From the thread I've certainly come to a greater appreciation of Valentin, whom I saw many times. If I'd been asked prior to today, I would have referenced his injury proneness. But looking at BRef, I see he averaged more than 100 games a year over 11 years, driven lower primarily by outliers at the begining and end of his career. He put up some very nice numbers. (He's currently the Dodger's assistant hitting coach alongside McGuire, interestingly. His Seton Hall temmates included conincidentally Mo Vaughn and Craig Biggio - Thank you Wikipedia).

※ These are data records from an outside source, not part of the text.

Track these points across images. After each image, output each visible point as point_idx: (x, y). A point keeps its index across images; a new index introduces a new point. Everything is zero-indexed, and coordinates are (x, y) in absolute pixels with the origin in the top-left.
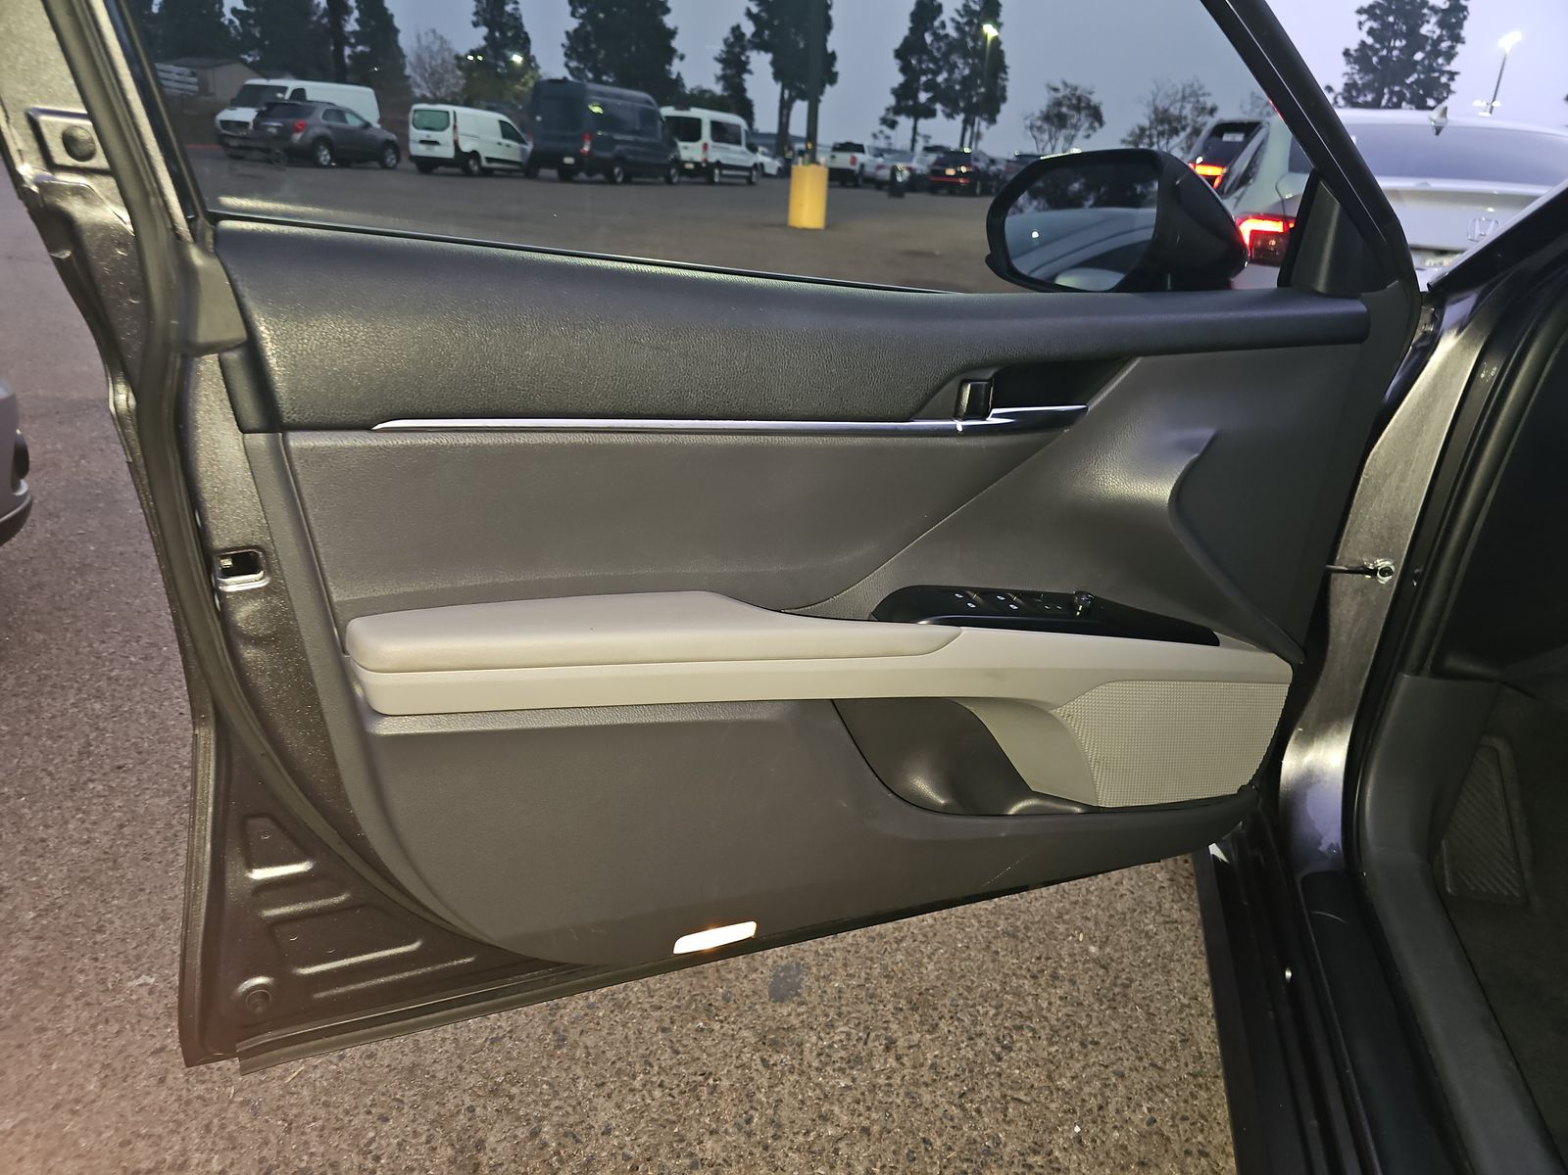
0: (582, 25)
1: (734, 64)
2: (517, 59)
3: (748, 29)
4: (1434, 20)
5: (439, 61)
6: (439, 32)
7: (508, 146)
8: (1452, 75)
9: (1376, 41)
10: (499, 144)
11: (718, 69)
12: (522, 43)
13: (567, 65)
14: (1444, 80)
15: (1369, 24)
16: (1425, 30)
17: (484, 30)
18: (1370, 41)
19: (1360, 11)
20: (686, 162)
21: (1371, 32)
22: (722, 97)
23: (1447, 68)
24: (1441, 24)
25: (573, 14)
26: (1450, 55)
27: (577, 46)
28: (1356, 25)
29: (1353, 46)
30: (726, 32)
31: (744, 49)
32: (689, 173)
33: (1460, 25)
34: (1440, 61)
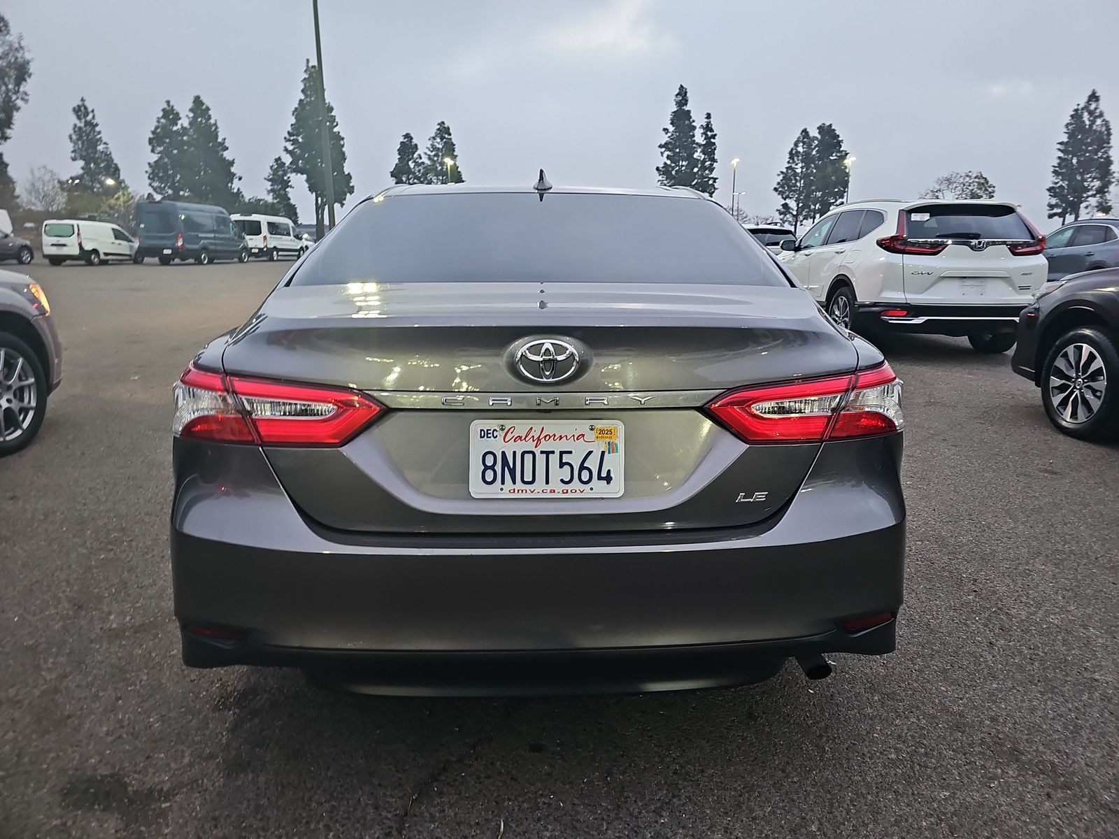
0: (161, 158)
1: (279, 180)
2: (110, 182)
3: (287, 159)
4: (699, 150)
5: (51, 187)
6: (49, 167)
7: (119, 244)
8: (715, 180)
9: (672, 162)
10: (113, 243)
11: (268, 185)
12: (114, 171)
13: (150, 185)
14: (711, 182)
15: (666, 153)
16: (695, 156)
17: (81, 163)
18: (669, 162)
19: (661, 146)
20: (251, 248)
21: (668, 157)
22: (273, 204)
23: (711, 176)
24: (703, 152)
25: (153, 151)
26: (711, 169)
27: (156, 172)
28: (660, 154)
29: (661, 165)
30: (272, 162)
31: (285, 173)
32: (255, 255)
33: (713, 152)
34: (707, 172)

Media had a huge influence on fan perception and appreciation back then. While we have an appreciation for the Gammons' of the world in those days, there was a lot of undue criticism of players which had nothing to do with on-field accomplishment or lack of it. And frankly, New England baseball fans ate it up. I think this plays a far larger role than realized today. Player praise was fleeting and getting it meant kissing up to media who were considered by the players to be mostly, "The Enemy."
As for Boggs, I agree most of his exile is on him. A victim of Boston media scorn, yes, but he violated a lot of unwritten rules for which teammates still haven't forgiven him. Every account I have heard is he was in fact not a popular guy in the clubhouse. I also remember him as the un-clutch much as I remember Rice as the DP champ and mediocre defensively (and surly).
I do give Boggs his due though for becoming an above average 3B. He did it through hard work and thousands of GBs. He was not a remarkable defender coming up. He made himself into a plus defender. He is a legit HoF, no argument.
Couldn't care less about the horse or the Devil Ray hat, FWIW.
Underrated seems the wrong word for Boggs. Underappreciated, yes. I still think Bob Stanley is the underrated winner of the period with honorable mention (after today) to Valentin.
Finally, if any of those teams had won or there weren't so many crappy teams during the era, this conversation might be very different.